Belisario M A, Pecce R, Battista C, Panza N, Pacilio G
Biomed Pharmacother. 1985;39(8):445-8.
Cyclophosphamide (CP) metabolites, rather than the parent compound, show mutagenic activity towards Salmonella typhimurium TA 1535 tester strain when S9 fraction from phenobarbital (PB)-induced rat liver is used as in vitro metabolizing system. On the other hand, inhibition of CP in vitro mutagenicity was observed by adding increasing amounts of beta-carotene (beta-C) to the system. A typical dose-dependent mutagenic response was observed by assaying 24 h urine samples of PB-induced rats injected i.p. with different amounts of CP. Addition of beta-C to urines of CP-treated rats failed to inhibit their mutagenicity. Conversely, a marked decrease in urine mutagenicity was observed when rats were simultaneously treated with the two drugs. These data show that beta-carotene partially inhibits, in vitro and in vivo, CP metabolism via hepatic mixed-function oxidase enzymes to mutagenic species.
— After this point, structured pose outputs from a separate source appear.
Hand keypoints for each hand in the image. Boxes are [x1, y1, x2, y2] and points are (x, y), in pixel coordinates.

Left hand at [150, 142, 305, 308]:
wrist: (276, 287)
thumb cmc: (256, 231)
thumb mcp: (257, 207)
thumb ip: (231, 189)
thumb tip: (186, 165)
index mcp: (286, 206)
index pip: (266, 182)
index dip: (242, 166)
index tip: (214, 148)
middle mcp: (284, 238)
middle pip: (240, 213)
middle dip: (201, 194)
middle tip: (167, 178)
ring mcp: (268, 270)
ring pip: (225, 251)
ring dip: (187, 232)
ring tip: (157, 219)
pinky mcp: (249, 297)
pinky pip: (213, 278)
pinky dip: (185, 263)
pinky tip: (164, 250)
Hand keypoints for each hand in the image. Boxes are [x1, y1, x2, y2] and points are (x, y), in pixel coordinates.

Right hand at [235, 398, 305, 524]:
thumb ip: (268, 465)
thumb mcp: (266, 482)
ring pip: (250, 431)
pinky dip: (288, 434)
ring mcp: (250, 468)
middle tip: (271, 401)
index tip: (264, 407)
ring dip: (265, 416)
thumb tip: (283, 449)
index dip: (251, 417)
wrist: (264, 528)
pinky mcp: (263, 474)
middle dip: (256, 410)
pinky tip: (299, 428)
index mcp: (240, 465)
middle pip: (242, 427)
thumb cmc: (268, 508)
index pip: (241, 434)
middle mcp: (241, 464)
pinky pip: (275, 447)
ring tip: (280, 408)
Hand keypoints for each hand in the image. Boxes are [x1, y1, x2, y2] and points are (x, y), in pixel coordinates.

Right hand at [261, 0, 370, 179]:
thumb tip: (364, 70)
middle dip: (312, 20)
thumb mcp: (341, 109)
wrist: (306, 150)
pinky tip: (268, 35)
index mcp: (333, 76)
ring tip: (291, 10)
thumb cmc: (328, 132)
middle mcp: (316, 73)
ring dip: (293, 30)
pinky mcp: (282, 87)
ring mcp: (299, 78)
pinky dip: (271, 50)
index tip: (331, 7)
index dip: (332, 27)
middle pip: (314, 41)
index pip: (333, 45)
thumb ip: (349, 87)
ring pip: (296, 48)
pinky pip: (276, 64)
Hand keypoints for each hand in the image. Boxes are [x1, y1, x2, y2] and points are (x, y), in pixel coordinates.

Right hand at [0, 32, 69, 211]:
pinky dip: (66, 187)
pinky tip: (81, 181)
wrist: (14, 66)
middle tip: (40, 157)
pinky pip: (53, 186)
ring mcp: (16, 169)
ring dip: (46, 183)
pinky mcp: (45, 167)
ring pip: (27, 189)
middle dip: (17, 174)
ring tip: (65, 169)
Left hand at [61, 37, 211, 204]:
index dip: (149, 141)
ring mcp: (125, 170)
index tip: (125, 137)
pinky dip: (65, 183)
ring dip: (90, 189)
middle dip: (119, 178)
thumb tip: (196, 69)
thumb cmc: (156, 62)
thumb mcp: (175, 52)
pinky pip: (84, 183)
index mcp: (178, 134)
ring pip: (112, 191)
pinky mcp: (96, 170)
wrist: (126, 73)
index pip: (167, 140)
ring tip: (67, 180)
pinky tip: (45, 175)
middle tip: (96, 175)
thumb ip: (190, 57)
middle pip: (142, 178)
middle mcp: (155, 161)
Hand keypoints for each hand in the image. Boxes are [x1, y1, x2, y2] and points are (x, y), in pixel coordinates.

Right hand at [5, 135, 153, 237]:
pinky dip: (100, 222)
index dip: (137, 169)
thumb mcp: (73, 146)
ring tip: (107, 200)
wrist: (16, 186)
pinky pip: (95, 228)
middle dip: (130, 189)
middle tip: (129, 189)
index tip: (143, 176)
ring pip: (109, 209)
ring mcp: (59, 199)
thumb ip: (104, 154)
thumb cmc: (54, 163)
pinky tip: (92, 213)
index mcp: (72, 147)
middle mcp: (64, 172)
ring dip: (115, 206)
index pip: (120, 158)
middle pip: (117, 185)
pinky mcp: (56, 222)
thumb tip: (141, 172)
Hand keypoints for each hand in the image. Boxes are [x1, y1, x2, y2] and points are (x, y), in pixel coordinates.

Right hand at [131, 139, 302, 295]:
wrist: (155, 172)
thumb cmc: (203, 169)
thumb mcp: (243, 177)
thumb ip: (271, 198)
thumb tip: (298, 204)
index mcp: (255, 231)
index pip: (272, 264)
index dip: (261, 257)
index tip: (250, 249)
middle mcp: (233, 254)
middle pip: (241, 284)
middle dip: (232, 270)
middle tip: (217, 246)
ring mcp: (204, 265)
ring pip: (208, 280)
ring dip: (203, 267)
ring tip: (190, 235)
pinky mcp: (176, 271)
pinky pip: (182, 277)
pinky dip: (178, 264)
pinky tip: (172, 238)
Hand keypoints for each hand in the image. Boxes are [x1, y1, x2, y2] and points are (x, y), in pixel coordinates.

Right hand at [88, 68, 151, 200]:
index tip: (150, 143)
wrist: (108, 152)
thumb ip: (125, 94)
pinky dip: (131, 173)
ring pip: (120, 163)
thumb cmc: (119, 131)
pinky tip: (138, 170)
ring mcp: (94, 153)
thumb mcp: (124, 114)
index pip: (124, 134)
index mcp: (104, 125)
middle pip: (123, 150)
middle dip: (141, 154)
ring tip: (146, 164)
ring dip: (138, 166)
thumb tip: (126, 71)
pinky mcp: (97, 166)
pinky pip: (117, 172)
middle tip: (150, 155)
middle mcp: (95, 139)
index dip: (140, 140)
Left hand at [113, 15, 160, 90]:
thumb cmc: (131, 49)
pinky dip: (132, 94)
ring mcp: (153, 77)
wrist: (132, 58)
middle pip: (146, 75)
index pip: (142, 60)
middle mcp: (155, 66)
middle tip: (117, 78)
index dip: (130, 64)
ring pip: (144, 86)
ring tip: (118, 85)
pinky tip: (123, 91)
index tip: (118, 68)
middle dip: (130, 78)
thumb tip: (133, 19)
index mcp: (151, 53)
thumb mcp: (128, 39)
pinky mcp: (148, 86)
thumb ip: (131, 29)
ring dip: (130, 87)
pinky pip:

当使用来自苯巴比妥(PB)诱导的大鼠肝脏的S9组分作为体外代谢系统时,环磷酰胺(CP)的代谢产物而非母体化合物对鼠伤寒沙门氏菌TA 1535测试菌株显示出诱变活性。另一方面,通过向系统中添加越来越多的β-胡萝卜素(β-C),观察到CP体外诱变性受到抑制。通过检测经腹腔注射不同剂量CP的PB诱导大鼠的24小时尿液样本,观察到典型的剂量依赖性诱变反应。向CP处理大鼠的尿液中添加β-C未能抑制其诱变性。相反,当大鼠同时用这两种药物处理时,观察到尿液诱变性显著降低。这些数据表明,β-胡萝卜素在体外和体内通过肝脏混合功能氧化酶将CP代谢为诱变物质的过程中起到部分抑制作用。